Printing over SSH in MacOS X

Eric | May 2, 2009

This week I found out that I can easily do something in MacOS X of which I did not actually think that it was easily possible: print over ssh! This is very convenient for me because I don’t have a printer at home. So now when I find some interesting article on the web and want to print it it’s just a button click and on the next morning I will find the document lying in the printer at work! Here’s how it works…

Paste the following into a file, let’s say, named “Print to remote printer” and place it into ~/Library/PDF Services/.

#!/bin/bash
TITLE="${!#}"
cat "${TITLE}" | ssh name@your.server.com lpr -P printername

Obviously you need to exchange name etc for your proper parameters. I personally have two scripts, for two different printers. Make the script executable, e.g. using chmod 755. That’s it!

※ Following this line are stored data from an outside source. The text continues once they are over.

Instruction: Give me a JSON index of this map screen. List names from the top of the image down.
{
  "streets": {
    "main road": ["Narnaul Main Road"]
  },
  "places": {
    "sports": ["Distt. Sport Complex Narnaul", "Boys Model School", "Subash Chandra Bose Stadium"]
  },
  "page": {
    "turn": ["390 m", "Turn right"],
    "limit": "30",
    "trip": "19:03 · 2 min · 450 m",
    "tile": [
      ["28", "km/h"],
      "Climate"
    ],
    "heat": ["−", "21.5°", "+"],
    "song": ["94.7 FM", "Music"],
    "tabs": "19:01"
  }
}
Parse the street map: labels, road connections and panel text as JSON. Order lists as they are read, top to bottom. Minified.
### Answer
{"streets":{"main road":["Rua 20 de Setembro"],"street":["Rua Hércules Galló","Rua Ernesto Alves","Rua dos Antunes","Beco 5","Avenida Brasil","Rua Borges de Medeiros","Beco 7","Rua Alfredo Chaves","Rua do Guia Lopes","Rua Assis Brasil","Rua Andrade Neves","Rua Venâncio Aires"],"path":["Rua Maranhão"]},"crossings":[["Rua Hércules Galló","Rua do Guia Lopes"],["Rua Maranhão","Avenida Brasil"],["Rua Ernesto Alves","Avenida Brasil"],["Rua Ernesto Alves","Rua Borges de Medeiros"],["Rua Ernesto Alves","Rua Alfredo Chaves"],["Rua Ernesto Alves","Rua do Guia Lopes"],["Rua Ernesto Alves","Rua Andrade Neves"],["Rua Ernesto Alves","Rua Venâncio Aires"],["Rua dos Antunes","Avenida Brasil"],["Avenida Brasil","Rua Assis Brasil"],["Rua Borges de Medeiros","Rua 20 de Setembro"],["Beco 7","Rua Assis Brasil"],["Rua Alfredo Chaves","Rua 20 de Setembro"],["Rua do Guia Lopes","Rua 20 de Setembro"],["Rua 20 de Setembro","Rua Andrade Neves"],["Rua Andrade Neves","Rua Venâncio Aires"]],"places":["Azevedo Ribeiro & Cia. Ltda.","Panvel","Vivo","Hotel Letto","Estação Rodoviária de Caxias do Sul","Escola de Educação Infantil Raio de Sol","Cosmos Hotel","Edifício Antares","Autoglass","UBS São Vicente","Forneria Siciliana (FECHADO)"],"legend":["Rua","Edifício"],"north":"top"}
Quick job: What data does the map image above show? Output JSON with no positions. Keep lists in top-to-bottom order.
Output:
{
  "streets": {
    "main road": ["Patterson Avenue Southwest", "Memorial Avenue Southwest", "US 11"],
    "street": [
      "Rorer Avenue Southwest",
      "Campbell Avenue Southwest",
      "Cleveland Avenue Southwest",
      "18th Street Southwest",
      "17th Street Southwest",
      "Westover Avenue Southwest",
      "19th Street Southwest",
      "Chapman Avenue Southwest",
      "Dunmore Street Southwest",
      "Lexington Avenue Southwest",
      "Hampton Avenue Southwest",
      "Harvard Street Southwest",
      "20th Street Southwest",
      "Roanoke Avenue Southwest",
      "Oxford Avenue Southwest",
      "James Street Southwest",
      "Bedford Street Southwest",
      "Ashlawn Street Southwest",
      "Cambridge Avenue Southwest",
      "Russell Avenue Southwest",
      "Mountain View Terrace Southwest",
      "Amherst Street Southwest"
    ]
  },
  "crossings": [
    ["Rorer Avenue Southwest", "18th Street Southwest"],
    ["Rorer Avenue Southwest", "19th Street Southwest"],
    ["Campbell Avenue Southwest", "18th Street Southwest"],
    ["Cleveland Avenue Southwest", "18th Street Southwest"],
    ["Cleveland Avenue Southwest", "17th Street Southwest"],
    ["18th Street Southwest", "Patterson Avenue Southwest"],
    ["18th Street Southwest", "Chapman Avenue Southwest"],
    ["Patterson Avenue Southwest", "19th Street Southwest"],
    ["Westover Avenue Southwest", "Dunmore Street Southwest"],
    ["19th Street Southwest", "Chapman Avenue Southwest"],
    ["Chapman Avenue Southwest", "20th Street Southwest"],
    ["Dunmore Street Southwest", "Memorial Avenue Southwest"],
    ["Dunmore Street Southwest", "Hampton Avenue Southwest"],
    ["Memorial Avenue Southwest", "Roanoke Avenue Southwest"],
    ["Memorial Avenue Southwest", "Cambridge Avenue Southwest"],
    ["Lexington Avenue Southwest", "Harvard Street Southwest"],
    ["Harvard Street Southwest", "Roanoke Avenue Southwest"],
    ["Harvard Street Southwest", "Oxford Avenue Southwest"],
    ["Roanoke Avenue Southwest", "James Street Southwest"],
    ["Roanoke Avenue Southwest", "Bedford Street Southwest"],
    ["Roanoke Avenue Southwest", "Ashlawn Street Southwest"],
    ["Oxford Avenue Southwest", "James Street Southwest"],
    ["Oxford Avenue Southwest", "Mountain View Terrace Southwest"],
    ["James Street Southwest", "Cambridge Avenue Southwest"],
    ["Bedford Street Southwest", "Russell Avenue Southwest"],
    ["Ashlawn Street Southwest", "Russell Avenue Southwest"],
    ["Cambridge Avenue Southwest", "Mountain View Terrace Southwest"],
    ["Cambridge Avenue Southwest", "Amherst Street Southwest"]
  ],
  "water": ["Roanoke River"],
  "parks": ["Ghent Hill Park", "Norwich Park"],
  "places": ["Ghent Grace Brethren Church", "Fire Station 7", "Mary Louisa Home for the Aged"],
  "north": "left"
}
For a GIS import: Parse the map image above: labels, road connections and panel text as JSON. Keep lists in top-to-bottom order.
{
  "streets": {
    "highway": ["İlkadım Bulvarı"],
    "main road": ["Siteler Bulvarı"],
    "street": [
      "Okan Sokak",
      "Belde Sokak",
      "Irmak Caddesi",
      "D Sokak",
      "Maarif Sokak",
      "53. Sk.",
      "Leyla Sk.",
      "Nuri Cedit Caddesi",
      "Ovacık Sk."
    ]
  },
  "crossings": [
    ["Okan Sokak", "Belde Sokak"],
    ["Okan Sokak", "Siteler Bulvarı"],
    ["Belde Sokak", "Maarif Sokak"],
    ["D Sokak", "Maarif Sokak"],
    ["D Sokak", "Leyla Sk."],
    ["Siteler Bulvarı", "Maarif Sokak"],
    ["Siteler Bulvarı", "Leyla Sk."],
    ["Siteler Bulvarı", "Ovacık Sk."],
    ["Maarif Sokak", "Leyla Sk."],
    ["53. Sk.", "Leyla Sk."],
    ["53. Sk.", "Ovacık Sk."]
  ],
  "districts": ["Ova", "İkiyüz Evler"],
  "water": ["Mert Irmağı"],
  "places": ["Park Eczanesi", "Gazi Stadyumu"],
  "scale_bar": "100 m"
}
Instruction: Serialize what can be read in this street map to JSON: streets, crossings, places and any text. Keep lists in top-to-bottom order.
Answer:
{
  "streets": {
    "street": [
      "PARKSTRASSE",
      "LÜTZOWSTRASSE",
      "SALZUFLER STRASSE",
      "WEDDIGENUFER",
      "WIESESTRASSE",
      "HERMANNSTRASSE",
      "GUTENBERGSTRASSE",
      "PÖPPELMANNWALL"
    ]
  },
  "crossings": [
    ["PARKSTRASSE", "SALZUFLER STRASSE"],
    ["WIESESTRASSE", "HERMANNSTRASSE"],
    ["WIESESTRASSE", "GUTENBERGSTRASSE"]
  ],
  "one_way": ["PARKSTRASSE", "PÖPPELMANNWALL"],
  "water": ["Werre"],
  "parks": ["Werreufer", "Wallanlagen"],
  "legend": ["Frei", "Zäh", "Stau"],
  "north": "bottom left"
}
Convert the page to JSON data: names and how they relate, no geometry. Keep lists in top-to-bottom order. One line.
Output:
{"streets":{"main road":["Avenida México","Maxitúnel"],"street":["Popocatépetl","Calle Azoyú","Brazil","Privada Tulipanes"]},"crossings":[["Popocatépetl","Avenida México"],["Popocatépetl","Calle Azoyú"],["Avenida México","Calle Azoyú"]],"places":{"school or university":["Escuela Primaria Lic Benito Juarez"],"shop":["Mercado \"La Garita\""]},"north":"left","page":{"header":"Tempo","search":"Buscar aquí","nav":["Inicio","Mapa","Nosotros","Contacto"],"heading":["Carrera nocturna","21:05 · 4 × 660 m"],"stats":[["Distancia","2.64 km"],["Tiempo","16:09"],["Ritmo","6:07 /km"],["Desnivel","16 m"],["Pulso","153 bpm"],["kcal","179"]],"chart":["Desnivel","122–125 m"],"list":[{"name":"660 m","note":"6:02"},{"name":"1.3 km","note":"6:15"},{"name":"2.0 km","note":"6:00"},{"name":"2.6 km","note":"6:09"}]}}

The next time you print a document, the script will simply show up as a button in the PDF menu. Could it be any easier?
screenshot
An added benefit is that your document will actually sent as PDF, not in a pixel format, so that should be relatively low on the network bandwidth, and certainly it’s not going to cost you more than any manual upload.

UPDATE:

If you have growl installed, then you may find the following script more useful instead. It automatically notifies you about whether or not the print job succeeded.

#!/bin/bash
TITLE="${!#}"
cat "${TITLE}" | \
ssh name@your.server.com lpr -P printername && \
/usr/local/bin/growlnotify -m "Successfully sent ${TITLE} to printer." || \
/usr/local/bin/growlnotify -m "FAILED to send ${TITLE} to printer!" -s

growlnotify is a command-line tool that comes with the growl download package but is not installed by the default installer. If it’s not on your system then you need to install it using the script in the download package for growl.